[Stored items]

-------------------------

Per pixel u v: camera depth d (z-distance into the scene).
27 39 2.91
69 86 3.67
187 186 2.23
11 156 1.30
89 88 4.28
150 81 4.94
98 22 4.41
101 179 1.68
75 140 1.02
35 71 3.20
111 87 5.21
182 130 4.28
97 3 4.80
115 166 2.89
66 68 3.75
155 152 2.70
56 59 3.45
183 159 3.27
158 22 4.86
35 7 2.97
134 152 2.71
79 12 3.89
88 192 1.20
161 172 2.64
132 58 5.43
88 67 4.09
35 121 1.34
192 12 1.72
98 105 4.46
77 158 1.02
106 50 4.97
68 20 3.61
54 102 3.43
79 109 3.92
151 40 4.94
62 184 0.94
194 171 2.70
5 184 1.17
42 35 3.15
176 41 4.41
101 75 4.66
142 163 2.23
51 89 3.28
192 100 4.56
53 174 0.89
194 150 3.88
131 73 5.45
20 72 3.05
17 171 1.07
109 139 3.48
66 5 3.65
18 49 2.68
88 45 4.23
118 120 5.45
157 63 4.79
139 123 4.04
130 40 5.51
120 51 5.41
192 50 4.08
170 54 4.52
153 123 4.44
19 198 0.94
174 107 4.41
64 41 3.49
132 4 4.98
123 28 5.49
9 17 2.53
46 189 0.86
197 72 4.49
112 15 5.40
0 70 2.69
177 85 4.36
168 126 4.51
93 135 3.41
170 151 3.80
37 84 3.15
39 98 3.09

-------------------------

- AIM OF THE TASK:
Give again the closing portion of the entries, from the line with "11 156 1.30" through the last line. Keep it exact and add nothing.

- RESPONSE BELOW:
11 156 1.30
89 88 4.28
150 81 4.94
98 22 4.41
101 179 1.68
75 140 1.02
35 71 3.20
111 87 5.21
182 130 4.28
97 3 4.80
115 166 2.89
66 68 3.75
155 152 2.70
56 59 3.45
183 159 3.27
158 22 4.86
35 7 2.97
134 152 2.71
79 12 3.89
88 192 1.20
161 172 2.64
132 58 5.43
88 67 4.09
35 121 1.34
192 12 1.72
98 105 4.46
77 158 1.02
106 50 4.97
68 20 3.61
54 102 3.43
79 109 3.92
151 40 4.94
62 184 0.94
194 171 2.70
5 184 1.17
42 35 3.15
176 41 4.41
101 75 4.66
142 163 2.23
51 89 3.28
192 100 4.56
53 174 0.89
194 150 3.88
131 73 5.45
20 72 3.05
17 171 1.07
109 139 3.48
66 5 3.65
18 49 2.68
88 45 4.23
118 120 5.45
157 63 4.79
139 123 4.04
130 40 5.51
120 51 5.41
192 50 4.08
170 54 4.52
153 123 4.44
19 198 0.94
174 107 4.41
64 41 3.49
132 4 4.98
123 28 5.49
9 17 2.53
46 189 0.86
197 72 4.49
112 15 5.40
0 70 2.69
177 85 4.36
168 126 4.51
93 135 3.41
170 151 3.80
37 84 3.15
39 98 3.09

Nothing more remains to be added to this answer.